An earlier post made the point that security problems can come from subdivisions of an organization pursuing incompatible goals. In the Cold War, for example, lack of coordination between the CIA and the State Department allowed the KGB to identify undercover agents.
The Guardian reports that the NSA is reorganizing to address this issue. Previously, its offensive and defensive functions were carried out by two “directorates”: the Signals Intelligence Directorate and the Information Assurance Directorate, respectively. Now, the two directorates will merge.
It seems to be a controversial decision:
Merging the two departments goes against the recommendation of some computer security experts, technology executives and the Obama administration’s surveillance reform commission, all of which have argued that those two missions are inherently contradictory and need to be further separated.
The NSA could decide not tell a tech company to patch a security flaw, they argue, if it knows it could be used to hack into a targeted machine. This could leave consumers at risk.
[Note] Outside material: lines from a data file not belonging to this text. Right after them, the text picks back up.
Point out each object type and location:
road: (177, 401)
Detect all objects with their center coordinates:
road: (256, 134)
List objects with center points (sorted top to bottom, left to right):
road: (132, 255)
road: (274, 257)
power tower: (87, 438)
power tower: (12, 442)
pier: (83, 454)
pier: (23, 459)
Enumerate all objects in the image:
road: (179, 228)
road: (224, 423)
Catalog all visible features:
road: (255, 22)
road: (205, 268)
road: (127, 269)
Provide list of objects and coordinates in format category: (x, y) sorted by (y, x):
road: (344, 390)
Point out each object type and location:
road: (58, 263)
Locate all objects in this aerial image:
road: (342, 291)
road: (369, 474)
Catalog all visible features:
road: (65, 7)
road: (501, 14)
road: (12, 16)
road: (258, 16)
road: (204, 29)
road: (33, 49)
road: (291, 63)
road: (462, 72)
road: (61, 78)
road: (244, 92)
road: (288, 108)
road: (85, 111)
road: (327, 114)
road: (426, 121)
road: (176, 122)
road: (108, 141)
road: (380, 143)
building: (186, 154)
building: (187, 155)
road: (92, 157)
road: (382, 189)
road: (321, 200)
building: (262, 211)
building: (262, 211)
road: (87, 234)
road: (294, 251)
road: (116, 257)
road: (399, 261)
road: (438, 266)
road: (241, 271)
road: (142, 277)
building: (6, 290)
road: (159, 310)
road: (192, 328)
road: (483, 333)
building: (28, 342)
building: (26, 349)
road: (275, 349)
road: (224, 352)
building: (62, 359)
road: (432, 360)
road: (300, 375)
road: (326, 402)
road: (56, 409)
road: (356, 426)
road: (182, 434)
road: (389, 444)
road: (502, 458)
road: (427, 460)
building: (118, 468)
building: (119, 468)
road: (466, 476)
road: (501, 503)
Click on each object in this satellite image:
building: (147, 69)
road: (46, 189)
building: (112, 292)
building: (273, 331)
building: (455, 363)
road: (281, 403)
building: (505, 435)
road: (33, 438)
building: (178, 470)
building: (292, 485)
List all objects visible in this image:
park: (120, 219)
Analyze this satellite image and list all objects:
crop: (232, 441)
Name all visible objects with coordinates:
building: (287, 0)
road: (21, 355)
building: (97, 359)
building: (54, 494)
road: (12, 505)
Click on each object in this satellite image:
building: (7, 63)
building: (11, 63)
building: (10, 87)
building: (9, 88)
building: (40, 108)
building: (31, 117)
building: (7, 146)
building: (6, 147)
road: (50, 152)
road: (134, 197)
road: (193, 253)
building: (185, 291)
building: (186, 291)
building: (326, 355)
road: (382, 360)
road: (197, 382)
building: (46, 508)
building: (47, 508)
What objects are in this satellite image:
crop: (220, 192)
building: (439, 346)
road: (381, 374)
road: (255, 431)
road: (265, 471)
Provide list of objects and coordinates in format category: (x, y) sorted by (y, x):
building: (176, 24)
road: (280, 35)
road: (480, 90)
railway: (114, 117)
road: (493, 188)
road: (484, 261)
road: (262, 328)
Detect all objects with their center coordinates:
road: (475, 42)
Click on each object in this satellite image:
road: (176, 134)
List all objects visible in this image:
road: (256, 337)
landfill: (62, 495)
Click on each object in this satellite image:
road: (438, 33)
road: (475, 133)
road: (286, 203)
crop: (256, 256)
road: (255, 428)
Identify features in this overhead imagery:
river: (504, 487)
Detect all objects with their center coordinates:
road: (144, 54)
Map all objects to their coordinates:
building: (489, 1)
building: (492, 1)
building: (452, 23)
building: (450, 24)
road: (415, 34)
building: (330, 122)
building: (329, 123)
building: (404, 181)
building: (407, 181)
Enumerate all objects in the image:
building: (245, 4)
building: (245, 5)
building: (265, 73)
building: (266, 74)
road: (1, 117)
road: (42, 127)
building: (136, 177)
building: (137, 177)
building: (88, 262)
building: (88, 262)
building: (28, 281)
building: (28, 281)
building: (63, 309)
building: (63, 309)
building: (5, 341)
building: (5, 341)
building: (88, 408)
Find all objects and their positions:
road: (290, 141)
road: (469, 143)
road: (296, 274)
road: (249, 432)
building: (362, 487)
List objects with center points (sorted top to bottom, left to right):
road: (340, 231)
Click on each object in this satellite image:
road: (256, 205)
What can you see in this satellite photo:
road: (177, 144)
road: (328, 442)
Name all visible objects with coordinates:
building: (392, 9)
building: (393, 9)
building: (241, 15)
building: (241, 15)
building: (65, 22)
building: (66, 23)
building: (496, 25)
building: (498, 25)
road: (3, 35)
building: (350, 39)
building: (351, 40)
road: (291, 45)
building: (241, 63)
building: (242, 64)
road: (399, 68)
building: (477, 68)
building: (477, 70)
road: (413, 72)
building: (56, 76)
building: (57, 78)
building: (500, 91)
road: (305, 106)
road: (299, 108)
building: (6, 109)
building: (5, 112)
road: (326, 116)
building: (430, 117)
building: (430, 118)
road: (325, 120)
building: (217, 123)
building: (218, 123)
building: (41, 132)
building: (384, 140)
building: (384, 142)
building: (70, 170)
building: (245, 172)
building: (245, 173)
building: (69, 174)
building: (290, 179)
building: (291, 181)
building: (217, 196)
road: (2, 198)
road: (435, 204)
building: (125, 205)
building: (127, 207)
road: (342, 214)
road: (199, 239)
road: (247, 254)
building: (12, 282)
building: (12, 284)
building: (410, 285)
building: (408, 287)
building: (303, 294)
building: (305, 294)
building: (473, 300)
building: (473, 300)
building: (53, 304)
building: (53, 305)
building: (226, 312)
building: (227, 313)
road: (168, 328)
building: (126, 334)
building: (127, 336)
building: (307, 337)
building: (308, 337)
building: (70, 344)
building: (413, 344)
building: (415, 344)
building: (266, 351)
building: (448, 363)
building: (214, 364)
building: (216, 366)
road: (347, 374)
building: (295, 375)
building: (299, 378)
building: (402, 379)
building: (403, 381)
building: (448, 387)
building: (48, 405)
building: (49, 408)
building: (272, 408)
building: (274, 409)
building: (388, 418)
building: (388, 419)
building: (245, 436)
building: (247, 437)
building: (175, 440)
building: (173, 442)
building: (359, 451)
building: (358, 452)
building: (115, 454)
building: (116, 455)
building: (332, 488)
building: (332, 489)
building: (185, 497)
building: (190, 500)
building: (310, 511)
It’s doubtful that the NSA considers consumer protection part of its main objectives. This is how the Information Assurance Directorate describes its own purpose:
IAD delivers mission enhancing cyber security technologies, products, and services that enable customers and clients to secure their networks; trusted engineering solutions that provide customers with flexible, timely and risk sensitive security solutions; as well as, traditional IA engineering and fielded solutions support.
As explained here, “customer” is NSA jargon for “the White House, the State Department, the CIA, the US mission to the UN, the Defense Intelligence Agency and others.” It doesn’t refer to “customers” in the sense of citizens doing business with companies.
Simultaneously patching and exploiting the same vulnerabilities seems like an inefficient use of agency resources, unless it’s important to keep up appearances. After the Dual Elliptic Curve Deterministic Random Bit Generator and the Snowden revelations, the NSA is no longer credible as a source of assurance (except for its customers). Now, the agency can make a single decision about each vulnerability it finds: patch or exploit?
Other former officials said the restructuring at Fort Meade just formalizes what was already happening there. After all, NSA’s hackers and defenders work side by side in the agency’s Threat Operations Center in southern Maryland.
“Sometimes you got to just own it,” said Dave Aitel, a former NSA researcher and now chief executive at the security company Immunity. “Actually, come to think of it, that’s a great new motto for them too.”
Even President Obama’s surveillance reform commission from 2013, which recommended that the Information Assurance Directorate should become its own agency, acknowledged the following (page 194 of PDF):
There are, of course, strong technical reasons for information-sharing between the offense and defense for cyber security. Individual experts learn by having experience both in penetrating systems and in seeking to block penetration. Such collaboration could and must occur even if IAD is organizationally separate.
As David Graeber puts it in The Utopia of Rules, “All bureaucracies are to a certain degree utopian, in the sense that they propose an abstract ideal that real human beings can never live up to.” If something needs to be done, with a lot of potential costs and benefits, it can’t help to use an organizational chart to hide the ways that work gets done in practice.